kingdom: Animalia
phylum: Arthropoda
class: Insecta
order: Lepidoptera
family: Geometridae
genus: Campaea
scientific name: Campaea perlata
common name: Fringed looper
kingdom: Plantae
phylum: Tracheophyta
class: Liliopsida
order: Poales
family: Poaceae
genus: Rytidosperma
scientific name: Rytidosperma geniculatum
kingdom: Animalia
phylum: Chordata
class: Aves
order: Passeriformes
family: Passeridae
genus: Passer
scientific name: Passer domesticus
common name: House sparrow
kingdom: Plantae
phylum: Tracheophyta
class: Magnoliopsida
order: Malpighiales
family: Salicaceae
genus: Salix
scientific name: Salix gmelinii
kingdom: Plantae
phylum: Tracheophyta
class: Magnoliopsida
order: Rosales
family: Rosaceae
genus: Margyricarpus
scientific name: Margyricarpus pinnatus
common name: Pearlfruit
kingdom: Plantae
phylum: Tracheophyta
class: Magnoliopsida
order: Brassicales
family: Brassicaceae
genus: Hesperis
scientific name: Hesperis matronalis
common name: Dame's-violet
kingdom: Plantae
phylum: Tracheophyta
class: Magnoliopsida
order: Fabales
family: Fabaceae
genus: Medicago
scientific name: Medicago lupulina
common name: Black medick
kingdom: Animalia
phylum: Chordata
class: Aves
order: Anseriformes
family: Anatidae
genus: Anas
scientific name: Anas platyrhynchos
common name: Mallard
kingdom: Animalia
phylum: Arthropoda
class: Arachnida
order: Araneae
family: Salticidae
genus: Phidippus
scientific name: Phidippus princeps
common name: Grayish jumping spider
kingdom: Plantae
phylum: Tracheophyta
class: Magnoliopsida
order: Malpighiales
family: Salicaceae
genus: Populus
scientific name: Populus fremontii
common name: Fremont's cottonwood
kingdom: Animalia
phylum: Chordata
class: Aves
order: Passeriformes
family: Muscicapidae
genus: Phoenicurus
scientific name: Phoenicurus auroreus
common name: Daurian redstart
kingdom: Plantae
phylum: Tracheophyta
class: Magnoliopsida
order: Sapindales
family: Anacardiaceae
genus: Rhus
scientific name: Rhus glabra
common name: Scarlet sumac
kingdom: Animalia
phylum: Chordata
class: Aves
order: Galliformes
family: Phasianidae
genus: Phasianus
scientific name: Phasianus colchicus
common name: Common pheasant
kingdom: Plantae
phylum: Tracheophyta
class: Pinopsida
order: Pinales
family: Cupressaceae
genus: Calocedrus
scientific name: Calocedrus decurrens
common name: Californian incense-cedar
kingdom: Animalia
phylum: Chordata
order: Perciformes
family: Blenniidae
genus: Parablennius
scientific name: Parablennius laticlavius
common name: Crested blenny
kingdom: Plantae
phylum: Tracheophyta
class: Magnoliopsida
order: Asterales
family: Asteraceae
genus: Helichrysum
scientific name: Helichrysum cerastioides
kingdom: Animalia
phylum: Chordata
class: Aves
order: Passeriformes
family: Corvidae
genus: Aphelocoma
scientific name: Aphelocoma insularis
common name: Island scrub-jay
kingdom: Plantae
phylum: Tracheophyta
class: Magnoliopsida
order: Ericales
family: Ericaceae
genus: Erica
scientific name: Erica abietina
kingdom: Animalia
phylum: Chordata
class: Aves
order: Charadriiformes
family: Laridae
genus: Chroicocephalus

################

Problem description
Output every line of the data above as a JSON list of strings, one string per line, with blank lines omitted.

Final answer
[
  "kingdom: Animalia",
  "phylum: Arthropoda",
  "class: Insecta",
  "order: Lepidoptera",
  "family: Geometridae",
  "genus: Campaea",
  "scientific name: Campaea perlata",
  "common name: Fringed looper",
  "kingdom: Plantae",
  "phylum: Tracheophyta",
  "class: Liliopsida",
  "order: Poales",
  "family: Poaceae",
  "genus: Rytidosperma",
  "scientific name: Rytidosperma geniculatum",
  "kingdom: Animalia",
  "phylum: Chordata",
  "class: Aves",
  "order: Passeriformes",
  "family: Passeridae",
  "genus: Passer",
  "scientific name: Passer domesticus",
  "common name: House sparrow",
  "kingdom: Plantae",
  "phylum: Tracheophyta",
  "class: Magnoliopsida",
  "order: Malpighiales",
  "family: Salicaceae",
  "genus: Salix",
  "scientific name: Salix gmelinii",
  "kingdom: Plantae",
  "phylum: Tracheophyta",
  "class: Magnoliopsida",
  "order: Rosales",
  "family: Rosaceae",
  "genus: Margyricarpus",
  "scientific name: Margyricarpus pinnatus",
  "common name: Pearlfruit",
  "kingdom: Plantae",
  "phylum: Tracheophyta",
  "class: Magnoliopsida",
  "order: Brassicales",
  "family: Brassicaceae",
  "genus: Hesperis",
  "scientific name: Hesperis matronalis",
  "common name: Dame's-violet",
  "kingdom: Plantae",
  "phylum: Tracheophyta",
  "class: Magnoliopsida",
  "order: Fabales",
  "family: Fabaceae",
  "genus: Medicago",
  "scientific name: Medicago lupulina",
  "common name: Black medick",
  "kingdom: Animalia",
  "phylum: Chordata",
  "class: Aves",
  "order: Anseriformes",
  "family: Anatidae",
  "genus: Anas",
  "scientific name: Anas platyrhynchos",
  "common name: Mallard",
  "kingdom: Animalia",
  "phylum: Arthropoda",
  "class: Arachnida",
  "order: Araneae",
  "family: Salticidae",
  "genus: Phidippus",
  "scientific name: Phidippus princeps",
  "common name: Grayish jumping spider",
  "kingdom: Plantae",
  "phylum: Tracheophyta",
  "class: Magnoliopsida",
  "order: Malpighiales",
  "family: Salicaceae",
  "genus: Populus",
  "scientific name: Populus fremontii",
  "common name: Fremont's cottonwood",
  "kingdom: Animalia",
  "phylum: Chordata",
  "class: Aves",
  "order: Passeriformes",
  "family: Muscicapidae",
  "genus: Phoenicurus",
  "scientific name: Phoenicurus auroreus",
  "common name: Daurian redstart",
  "kingdom: Plantae",
  "phylum: Tracheophyta",
  "class: Magnoliopsida",
  "order: Sapindales",
  "family: Anacardiaceae",
  "genus: Rhus",
  "scientific name: Rhus glabra",
  "common name: Scarlet sumac",
  "kingdom: Animalia",
  "phylum: Chordata",
  "class: Aves",
  "order: Galliformes",
  "family: Phasianidae",
  "genus: Phasianus",
  "scientific name: Phasianus colchicus",
  "common name: Common pheasant",
  "kingdom: Plantae",
  "phylum: Tracheophyta",
  "class: Pinopsida",
  "order: Pinales",
  "family: Cupressaceae",
  "genus: Calocedrus",
  "scientific name: Calocedrus decurrens",
  "common name: Californian incense-cedar",
  "kingdom: Animalia",
  "phylum: Chordata",
  "order: Perciformes",
  "family: Blenniidae",
  "genus: Parablennius",
  "scientific name: Parablennius laticlavius",
  "common name: Crested blenny",
  "kingdom: Plantae",
  "phylum: Tracheophyta",
  "class: Magnoliopsida",
  "order: Asterales",
  "family: Asteraceae",
  "genus: Helichrysum",
  "scientific name: Helichrysum cerastioides",
  "kingdom: Animalia",
  "phylum: Chordata",
  "class: Aves",
  "order: Passeriformes",
  "family: Corvidae",
  "genus: Aphelocoma",
  "scientific name: Aphelocoma insularis",
  "common name: Island scrub-jay",
  "kingdom: Plantae",
  "phylum: Tracheophyta",
  "class: Magnoliopsida",
  "order: Ericales",
  "family: Ericaceae",
  "genus: Erica",
  "scientific name: Erica abietina",
  "kingdom: Animalia",
  "phylum: Chordata",
  "class: Aves",
  "order: Charadriiformes",
  "family: Laridae",
  "genus: Chroicocephalus"
]